ABOUT THIS TASK:
The full text of the records below, minus any pictures, should be given back word for word.

(Collected data)
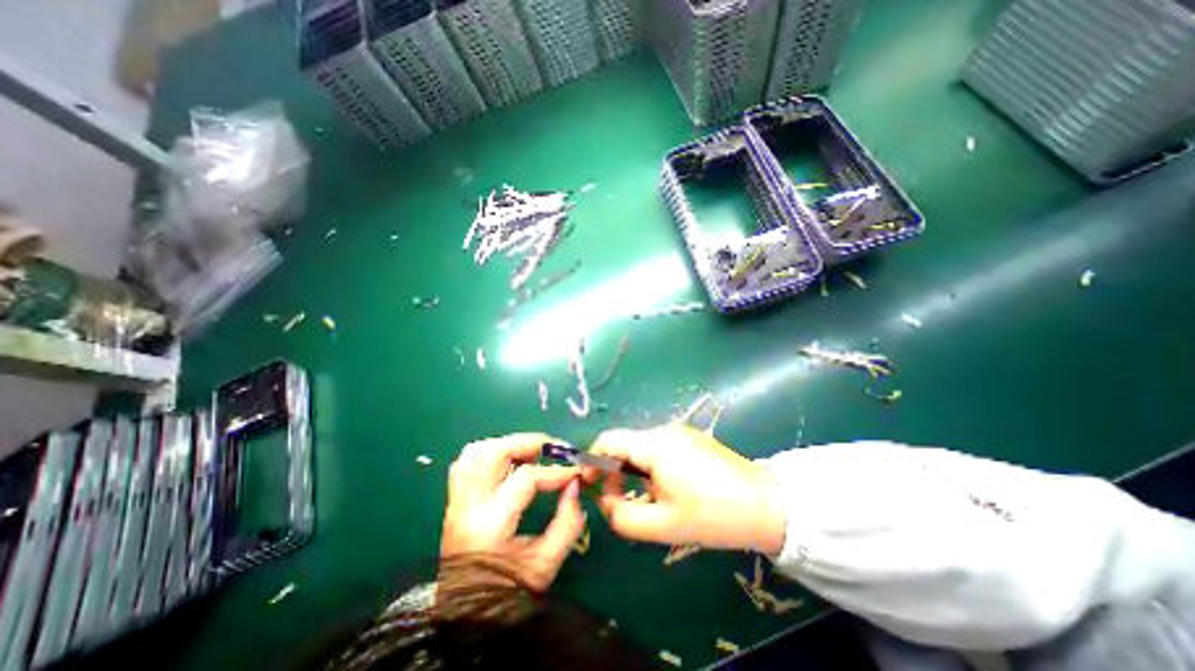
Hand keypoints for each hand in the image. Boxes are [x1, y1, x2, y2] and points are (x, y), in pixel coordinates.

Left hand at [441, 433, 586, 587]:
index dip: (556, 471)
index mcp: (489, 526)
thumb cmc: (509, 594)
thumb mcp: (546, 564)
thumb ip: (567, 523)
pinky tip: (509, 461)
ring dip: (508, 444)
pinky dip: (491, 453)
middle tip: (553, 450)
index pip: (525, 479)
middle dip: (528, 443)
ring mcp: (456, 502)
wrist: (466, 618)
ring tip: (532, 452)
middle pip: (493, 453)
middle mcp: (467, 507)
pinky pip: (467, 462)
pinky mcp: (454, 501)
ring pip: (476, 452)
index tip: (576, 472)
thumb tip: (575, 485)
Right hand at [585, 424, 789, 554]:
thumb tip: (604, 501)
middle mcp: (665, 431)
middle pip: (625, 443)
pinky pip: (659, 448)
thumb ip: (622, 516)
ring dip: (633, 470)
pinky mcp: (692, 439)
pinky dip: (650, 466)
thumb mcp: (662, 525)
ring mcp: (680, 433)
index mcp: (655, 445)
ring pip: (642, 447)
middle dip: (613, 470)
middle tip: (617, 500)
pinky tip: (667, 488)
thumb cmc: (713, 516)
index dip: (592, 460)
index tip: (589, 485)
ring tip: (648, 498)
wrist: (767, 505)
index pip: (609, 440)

RESPONSE:
Hand keypoints for each hand in the image. Boxes are [x1, y1, x2, y2] and points are (x, y), in pixel coordinates.

Left hand at [441, 433, 586, 587]:
index dip: (556, 471)
index mcp: (489, 526)
thumb cmc: (509, 594)
thumb mcp: (546, 564)
thumb ip: (567, 523)
pinky tip: (509, 461)
ring dip: (508, 444)
pinky dip: (491, 453)
middle tip: (553, 450)
index pip: (525, 479)
middle dip: (528, 443)
ring mcp: (456, 502)
wrist: (466, 618)
ring tip: (532, 452)
middle pip: (493, 453)
middle mcp: (467, 507)
pinky pip: (467, 462)
pinky mcp: (454, 501)
ring pip: (476, 452)
index tip: (576, 472)
thumb tip: (575, 485)
Right hand at [585, 424, 789, 554]:
thumb tip: (604, 501)
middle mcp: (665, 431)
middle pip: (625, 443)
pinky pip: (659, 448)
thumb ip: (622, 516)
ring dip: (633, 470)
pinky mcp: (692, 439)
pinky dip: (650, 466)
thumb mcp: (662, 525)
ring mcp: (680, 433)
index mcp: (655, 445)
ring pip: (642, 447)
middle dip: (613, 470)
middle tip: (617, 500)
pinky tip: (667, 488)
thumb cmc: (713, 516)
index dip: (592, 460)
index tip: (589, 485)
ring tip: (648, 498)
wrist: (767, 505)
index pip: (609, 440)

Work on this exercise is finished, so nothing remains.